Harry never gets the chance. Draco is asleep before he returns from the kitchen.

*

Draco isn’t sure what stirs him from sleep — the whistle of the wind against the walls of the cabin, the slight chill in the air after the fire dies, or maybe something else entirely. He sits up on the couch, taking his surroundings into focus as memories of his hellish dreams pour through his mind — the agony of victims in their final moments.
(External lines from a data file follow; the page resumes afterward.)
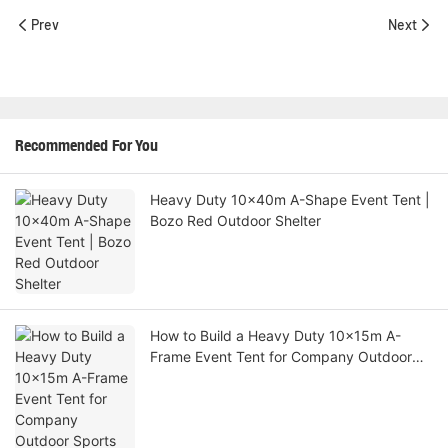
Prev
Next
Recommended For You
Heavy Duty 10x40m A-Shape Event Tent |
Bozo Red Outdoor Shelter
How to Build a Heavy Duty 10x15m A-
Frame Event Tent for Company Outdoor
Sports Activities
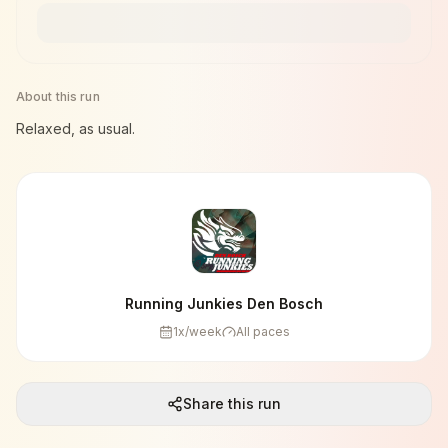
About this run
Relaxed, as usual.
Running Junkies Den Bosch
1
x/week
All paces
Share this run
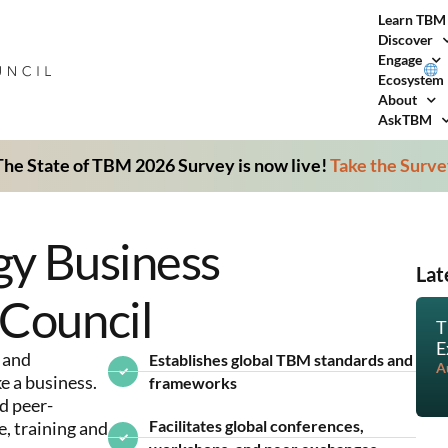
Learn TBM
Discover
Engage
Ecosystem
About
AskTBM
he State of TBM 2026 Survey is now live!
Take the Surv
gy Business
Lat
Council
T
E
 and
Establishes global TBM standards and
A
e a business.
frameworks
d peer-
Facilitates global conferences,
 training and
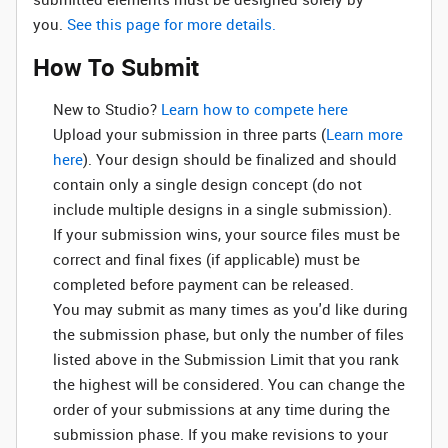
you.
See this page for more details.
How To Submit
New to Studio? ‌
Learn how to compete here
Upload your submission in three parts (
Learn more
here
). Your design should be finalized and should
contain only a single design concept (do not
include multiple designs in a single submission).
If your submission wins, your source files must be
correct and final fixes (if applicable) must be
completed before payment can be released.
You may submit as many times as you'd like during
the submission phase, but only the number of files
listed above in the Submission Limit that you rank
the highest will be considered. You can change the
order of your submissions at any time during the
submission phase. If you make revisions to your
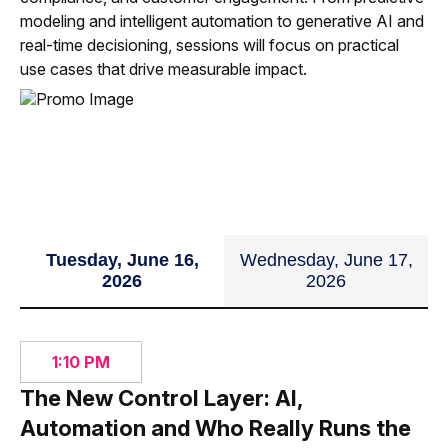
Imperative
modeling and intelligent automation to generative AI and
real-time decisioning, sessions will focus on practical
35 min
use cases that drive measurable impact.
Tuesday, June 16,
Wednesday, June 17,
2026
2026
1:10 PM
The New Control Layer: AI,
Automation and Who Really Runs the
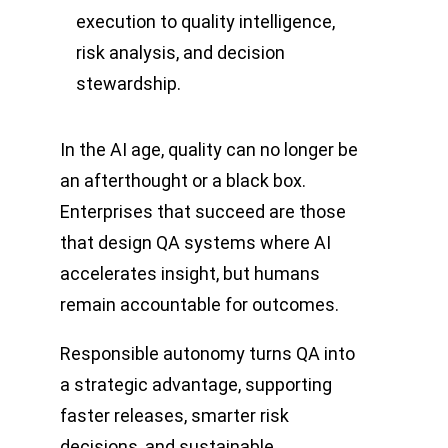
execution to quality intelligence,
risk analysis, and decision
stewardship.
In the AI age, quality can no longer be
an afterthought or a black box.
Enterprises that succeed are those
that design QA systems where AI
accelerates insight, but humans
remain accountable for outcomes.
Responsible autonomy turns QA into
a strategic advantage, supporting
faster releases, smarter risk
decisions, and sustainable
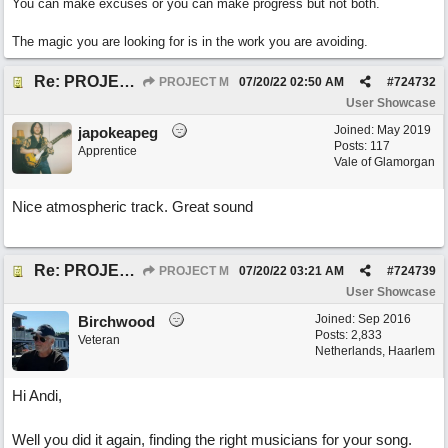
You can make excuses or you can make progress but not both.
The magic you are looking for is in the work you are avoiding.
Re: PROJECT M presents LIVING IN PARADISE
PROJECT M
07/20/22
02:50 AM
#
724732
User Showcase
Joined:
May 2019
japokeapeg
Posts: 117
Apprentice
Vale of Glamorgan
Nice atmospheric track. Great sound
Re: PROJECT M presents LIVING IN PARADISE
PROJECT M
07/20/22
03:21 AM
#
724739
User Showcase
Joined:
Sep 2016
Birchwood
Posts: 2,833
Veteran
Netherlands, Haarlem
Hi Andi,
Well you did it again, finding the right musicians for your song.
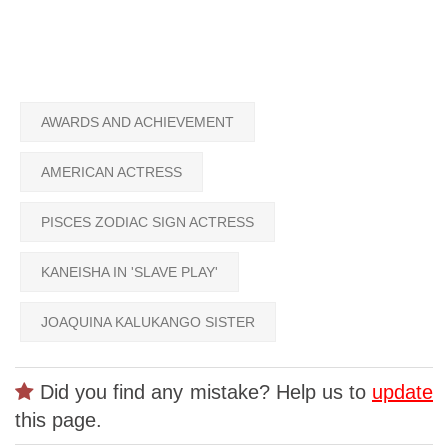
AWARDS AND ACHIEVEMENT
AMERICAN ACTRESS
PISCES ZODIAC SIGN ACTRESS
KANEISHA IN 'SLAVE PLAY'
JOAQUINA KALUKANGO SISTER
Did you find any mistake? Help us to
update
this page.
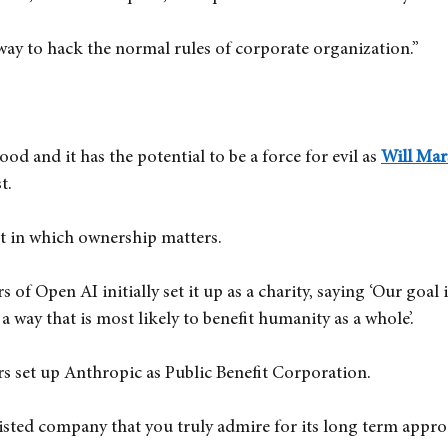
way to hack the normal rules of corporate organization.”
ood and it has the potential to be a force for evil as
Will Mar
t.
xt in which ownership matters.
 of Open AI initially set it up as a charity, saying ‘Our goal 
  a way that is most likely to benefit humanity as a whole’.
rs set up Anthropic as Public Benefit Corporation.
isted company that you truly admire for its long term appro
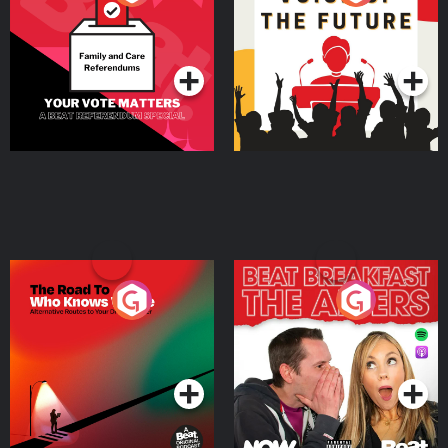
Beat News Referendum
Special
Podcast Series
Podcast Series
The Road To Who Knows
The Afters
Where
Podcast Series
Podcast Series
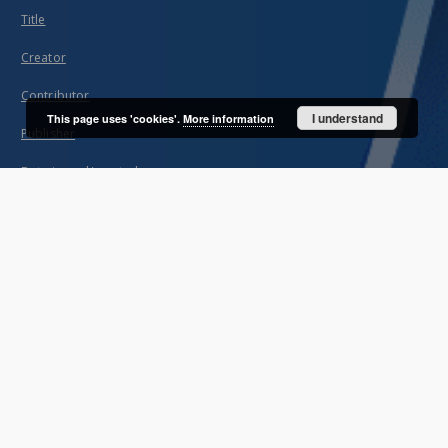
Title
Creator
Contributor
I understand
This page uses 'cookies'.
More information
Publisher
Date issued/created
Description
Unified name
About project
Mission
Partners and organization
Projects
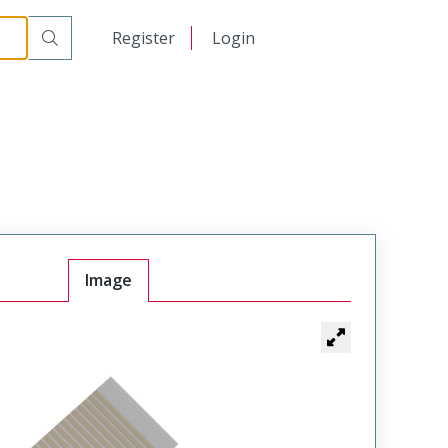
日本語
Register
Login
中文
Image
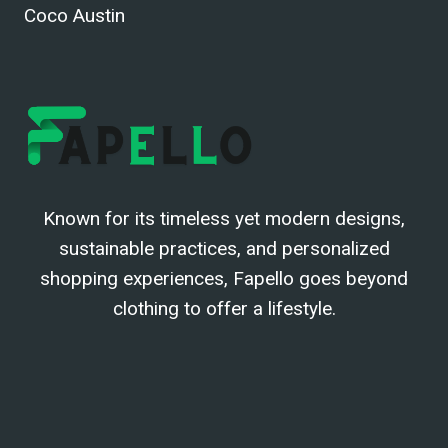
Coco Austin
Known for its timeless yet modern designs,
sustainable practices, and personalized
shopping experiences, Fapello goes beyond
clothing to offer a lifestyle.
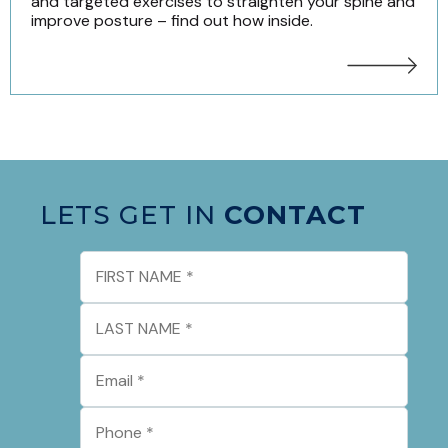
and targeted exercises to straighten your spine and
improve posture – find out how inside.
LETS GET IN
CONTACT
Claws and fangs ripping into flesh, crunching bone, tearing limbs.

The dark face of the creature looming over the dead.

Harry looming over the dead.

Draco stands, rubbing the images out of his eyes, hugging himself against the chill. Harry’s bedroom door is open, and Draco glances into it as he passes, its contents as messy as a teenage boy’s.

He doesn’t find Harry in the kitchen or the spare room, either. He turns down the hallway and finds the door to the cabin has been left wide open.

Draco’s throat tightens as he peers out from the threshold, and then slowly steps into the night. The panic doesn’t hit him until he turns to the side of the cabin.

Harry’s crossbow is gone.

Draco walks into the trees before he can think better of it. The night seems still, suddenly devoid of life, as if it was frozen in time.

He’s lost within minutes. The dark limbs of the trees cage him in from above, every flit of an animal or bird in the night makes him flinch. He draws his wand, holding it out before him, though he finds he feels just as defenseless as he did without it.

He hears it first, the wet, slick sounds of devouring. The snap of a heavy jaw, the crunch of bone between teeth.

A cluster of branches move behind the trees. Draco slowly realizes that they’re a network of too many antlers. He can just make out the curve of the beast’s back, the shifting of its form as it tears flesh from bone. It rests on its haunches, its back hooves curled beneath its body, its front paws gripping its prey as it gorges.

Draco raises his wand out, a hex or curse heavy on his lips, but something stills his hand. He sidesteps slowly, angling around the creature as another figure comes into sight: red flannel, disastrous black hair.

Harry sits on the forest floor, a few paces away from the creature. Draco steps closer slowly as the scene comes into focus. Harry watches it, his knees drawn up to his chest, with the familiar apprehension of tending an open flame: wary, but warmed.

The sounds of ravenous chewing echo through the forest as Draco looks down at the creature’s bloodstained mouth. It’s picking apart the small deer from earlier, its body ravaged, nothing but the white and red of bone and blood, save for its intact face, its glassy, faded eyes.

Draco can only just see it, the glint in Harry’s eye as he watches the creature feed. It’s something like curiosity, or wonder.

Or maybe something like affection.

Icy dread wraps Draco’s throat like a noose, spilling down into his chest as he looks between them. He edges slowly back toward the cabin, away from what he knows he was not meant to witness.

A twig snaps beneath Draco’s feet. They both whip their heads to look at him. Green eyes shining from behind the moon-glint of glasses. Black eyes brimming with insatiable hunger, with rage, with anguish.

Draco freezes as their eyes burn into him, exposed, shocked, or hungry. Then both of the creatures — man and beast — blink at him slowly with complete recognition.